El acceso a agua potable de calidad es un desafío persistente en diversas partes del mundo, donde la contaminación puede ser un problema grave y las pruebas convencionales para evaluar la pureza del agua suelen tardar desde varias horas hasta días. Esta situación no solo complica la gestión de emergencias, sino que también incrementa el riesgo de que las comunidades se expongan a sustancias nocivas. En este contexto, un grupo de investigadores alemanes ha desarrollado un dispositivo portátil que permite la detección de agua contaminada en menos de un minuto, utilizando únicamente un smartphone y una pequeña muestra de agua.
Este innovador test rápido, elaborado en el Instituto Federal de Investigación y Ensayo de Materiales (BAM), responde a la creciente demanda de diagnósticos inmediatos en áreas donde la infraestructura de laboratorio es escasa o simplemente no existe. La tecnología se centra en la identificación de urobilina, un compuesto que se relaciona con la presencia de desechos humanos y animales.
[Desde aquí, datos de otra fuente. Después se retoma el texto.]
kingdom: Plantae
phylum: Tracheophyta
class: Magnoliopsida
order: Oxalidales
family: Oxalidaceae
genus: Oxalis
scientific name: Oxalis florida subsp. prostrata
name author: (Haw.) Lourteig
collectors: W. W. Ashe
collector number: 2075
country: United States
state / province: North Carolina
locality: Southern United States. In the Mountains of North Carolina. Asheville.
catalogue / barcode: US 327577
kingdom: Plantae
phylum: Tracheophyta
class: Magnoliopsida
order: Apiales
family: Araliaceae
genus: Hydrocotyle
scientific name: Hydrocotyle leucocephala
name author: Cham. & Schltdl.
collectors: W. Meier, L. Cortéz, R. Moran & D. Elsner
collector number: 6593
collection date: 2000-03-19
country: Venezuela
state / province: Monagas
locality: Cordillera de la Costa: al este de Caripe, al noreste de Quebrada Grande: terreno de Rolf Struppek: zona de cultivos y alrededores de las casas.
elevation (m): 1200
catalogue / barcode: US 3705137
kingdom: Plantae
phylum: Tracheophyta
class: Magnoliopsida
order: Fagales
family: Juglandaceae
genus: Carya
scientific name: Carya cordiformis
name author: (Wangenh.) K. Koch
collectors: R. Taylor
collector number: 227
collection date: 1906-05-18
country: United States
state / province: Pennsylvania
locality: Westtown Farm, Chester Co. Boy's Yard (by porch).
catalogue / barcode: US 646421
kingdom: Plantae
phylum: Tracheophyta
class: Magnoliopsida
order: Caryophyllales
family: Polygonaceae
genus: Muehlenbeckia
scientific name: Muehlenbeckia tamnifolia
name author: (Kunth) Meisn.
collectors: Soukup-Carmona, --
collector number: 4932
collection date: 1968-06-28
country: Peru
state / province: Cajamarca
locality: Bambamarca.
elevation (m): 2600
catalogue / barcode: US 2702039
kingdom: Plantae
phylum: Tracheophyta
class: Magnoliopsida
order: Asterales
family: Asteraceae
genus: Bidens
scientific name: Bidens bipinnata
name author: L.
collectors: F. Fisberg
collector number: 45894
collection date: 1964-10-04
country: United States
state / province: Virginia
Este compuesto se genera cuando el cuerpo descompone la hemoglobina y se elimina a través de la orina, por lo que su presencia en el agua puede ser un indicador temprano de contaminación.
La detección de urobilina en el agua puede ser crucial para prevenir problemas de salud pública, ya que su aparición sugiere que el suministro de agua puede no ser seguro para el consumo. El dispositivo utiliza una tira reactiva que, al entrar en contacto con la urobilina, emite luz. Este fenómeno óptico es captado en tiempo real por la cámara del smartphone, permitiendo a los usuarios obtener resultados inmediatos de la calidad del agua.
El funcionamiento del sistema se basa en un método denominado “dejar caer y detectar”. El usuario simplemente debe colocar una gota de agua sobre la tira reactiva y observar el resultado a través de su dispositivo móvil. Un pequeño módulo LED, que se conecta al smartphone y está diseñado con tecnología de impresión 3D, proporciona la iluminación necesaria para que la reacción química ocurra. La cámara del teléfono registra la luz emitida por la tira, brindando información sobre la presencia de urobilina en cuestión de segundos.
Una de las ventajas más destacadas de esta tecnología es que elimina la necesidad de reactivos químicos adicionales y simplifica los pasos de preparación, lo que la convierte en una opción ideal para su uso en entornos remotos o con recursos limitados. Durante las pruebas, el dispositivo demostró una notable sensibilidad y fiabilidad, logrando detectar concentraciones muy bajas del compuesto en cuestión. Esto lo convierte en una herramienta potentemente eficaz en el monitoreo de la calidad del agua en diversas situaciones.
El rendimiento del dispositivo fue validado con muestras de agua tomadas de ríos y de diferentes puntos en una planta de tratamiento de aguas residuales en Berlín. Según Swayam Prakash, quien lidera el desarrollo del dispositivo en BAM, los resultados fueron positivos incluso en condiciones ambientales adversas y en presencia de sustancias naturales que podrían interferir con otros métodos de análisis.
A diferencia de los análisis microbiológicos tradicionales, que requieren equipamiento especializado y consumen tiempo, este sistema portátil reduce el margen de error humano y disminuye la dependencia de instalaciones centralizadas. Esto representa un avance significativo para la toma de decisiones rápidas en situaciones de emergencia y para el monitoreo continuo de fuentes de agua, lo cual es vital para la salud pública y el bienestar de las comunidades. La facilidad de uso y la portabilidad del dispositivo lo posicionan como un recurso estratégico para equipos de respuesta rápida, organismos gubernamentales y comunidades rurales que enfrentan el desafío del acceso a agua segura.